The state utility regulators on the Vermont Public Service Board this week threw open the doors to a wide-ranging discussion about sound standards involving wind projects and other power plants in Vermont.
The board has asked for public comment on the impacts of sound from electricity generation plants on neighbors and how to measure that sound – what is causing health impacts, what is the state-of-the-art science on noise, for example – and then will hold workshops to expand on those issues.
In particular, the board wants to know if there should be a workshop specifically to hear from the people who are experiencing health problems from wind turbines and other energy projects.
If the board decides that new regulations and standards for sound impacts are required for planning and certification of power plants as well as post-construction monitoring, the board will call for formal hearings in the future.
The board does not suggest that any new standards would affect existing energy projects like Lowell wind.
The investigation into what are appropriate sound levels from electricity generation plants is driven by ongoing complaints about noise from existing wind projects in Vermont.
In establishing the sound standards investigation, the board noted that its reliance on World Health Organization standards and case-by-case establishment of oversight has not prevented some neighbors of wind projects from experiencing health impacts.
Some neighbors of the Lowell wind turbines like Shirley Nelson of Lowell have said that noise within those limits has still affected her health.
The board appeared to react to those kinds of complaints, in setting up this investigation.
“Even with these restrictions placed on several recently constructed facilities, the board has received complaints regarding sounds produced by the operation of some facilities. These complaints have raised questions about whether the limitations that the board has previously adopted are adequate,” the board stated in December.
“As a result, the board has determined that it is appropriate to commence a general investigation into the issue of appropriate sound standards for facilities that are subject to the board’s jurisdiction.”
On Wednesday, PSB members James Volz, John Burke and Margaret Cheney posed a series of questions that they hope will be discussed by public comment and in the workshops.

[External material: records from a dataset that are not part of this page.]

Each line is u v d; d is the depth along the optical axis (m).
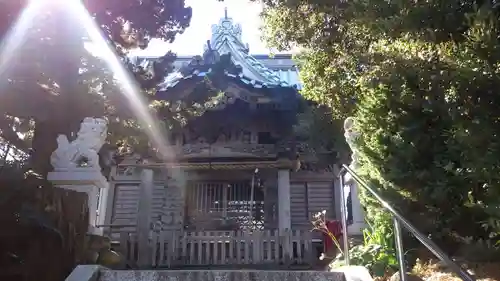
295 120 15.64
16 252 5.74
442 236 6.09
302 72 9.14
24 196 6.02
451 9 4.35
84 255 6.77
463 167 4.30
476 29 3.77
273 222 15.46
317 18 7.66
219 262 11.59
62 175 7.58
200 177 16.09
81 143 7.88
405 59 4.96
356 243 8.48
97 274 4.99
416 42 4.81
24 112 8.94
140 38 11.35
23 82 8.86
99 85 10.52
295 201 16.33
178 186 15.80
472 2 4.28
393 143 5.77
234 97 15.36
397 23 4.68
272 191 15.88
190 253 11.66
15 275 5.62
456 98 4.01
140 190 15.48
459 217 5.52
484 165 3.66
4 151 9.16
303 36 8.21
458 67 3.97
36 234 5.82
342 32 7.23
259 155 15.51
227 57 15.48
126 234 11.65
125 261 9.24
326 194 16.33
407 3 4.61
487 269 5.18
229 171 16.12
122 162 15.66
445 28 4.43
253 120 15.80
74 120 9.40
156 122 11.70
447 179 5.20
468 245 5.63
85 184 7.61
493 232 4.66
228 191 16.06
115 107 10.77
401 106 5.59
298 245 11.63
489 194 3.93
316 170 16.36
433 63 4.55
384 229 6.73
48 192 6.47
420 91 4.99
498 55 3.61
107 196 15.41
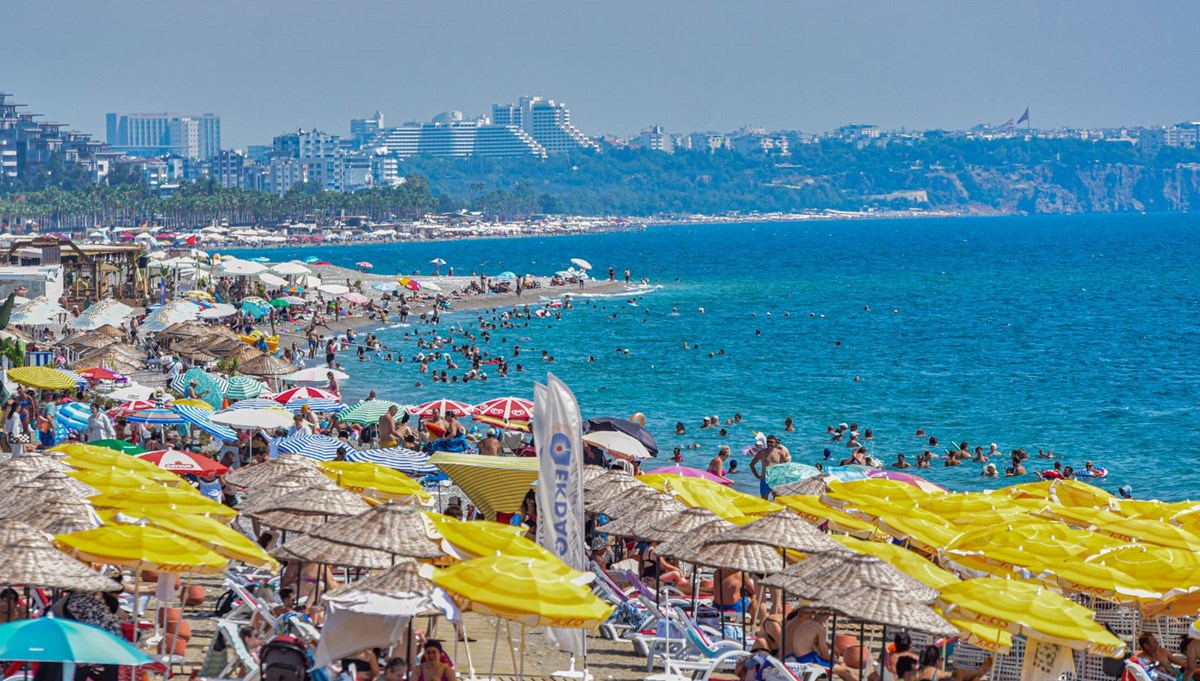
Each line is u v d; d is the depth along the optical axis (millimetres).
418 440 125625
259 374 144375
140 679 46094
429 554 52031
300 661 46219
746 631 64938
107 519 55312
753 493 126750
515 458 82125
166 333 183125
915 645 56125
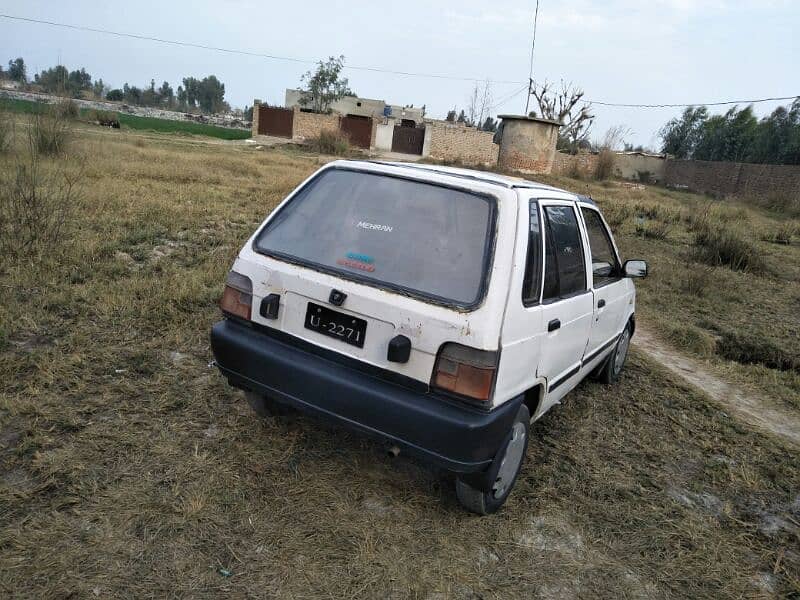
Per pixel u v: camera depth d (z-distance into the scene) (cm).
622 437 448
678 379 591
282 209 348
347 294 294
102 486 302
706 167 3966
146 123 4656
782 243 1784
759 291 1081
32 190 674
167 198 1072
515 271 292
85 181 1069
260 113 4106
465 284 285
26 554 253
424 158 4088
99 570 251
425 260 297
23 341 444
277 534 285
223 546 273
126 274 614
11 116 1311
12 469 305
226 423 371
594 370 543
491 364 272
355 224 323
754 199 3100
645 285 1005
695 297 959
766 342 749
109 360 430
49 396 372
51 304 505
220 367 334
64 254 629
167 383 411
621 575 297
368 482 332
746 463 434
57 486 296
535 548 305
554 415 467
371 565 274
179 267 657
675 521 347
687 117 5519
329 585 260
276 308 313
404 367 281
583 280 394
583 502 352
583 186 3033
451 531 307
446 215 310
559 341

And the board requested the participation of state agencies – the Department of Public Service and of Health – to offer assistance in reviewing scientific and technical literature on state-of-the-art science and to make recommendations on standards and protocols.
Here are some of the questions:
– What are the major public concerns regarding potential health impacts from energy facilities?
– What consultation process is appropriate with host towns and adjacent property owners before energy facilities are proposed and constructed?
– What can be learned from actual sound impacts from power plants already built in Vermont?
– What credible scientific studies exist about potential health impacts and should those studies require a change in sound standards applied to wind projects, for example? Should the standards include different types of sound?
– Should the standards be consistent with adjustments for types of projects and locations?
– How are factors such as weather, terrain, wind shear, season and time of day relevant to wind turbines?
– Do other states and countries have best practices that Vermont could use to mitigate potential human health impacts?
– How should the state assess exposure to sound from energy facilities?
– Should the board establish a standardized method of conducting pre-construction acoustic studies and what would that look like?
– What specific sound standards should the board use to reflect the best science available today?
The board asks for written comment on these questions by March 3, with one specific request:
“We ask the participants to comment on whether one of the workshops should be dedicated to hearing from individuals who live near existing energy projects and wish to describe their experiences, concerns and recommendations,” the board stated.
After the board reviews the comments, the board will issue a final order framing the scope of the investigation and set dates for workshops.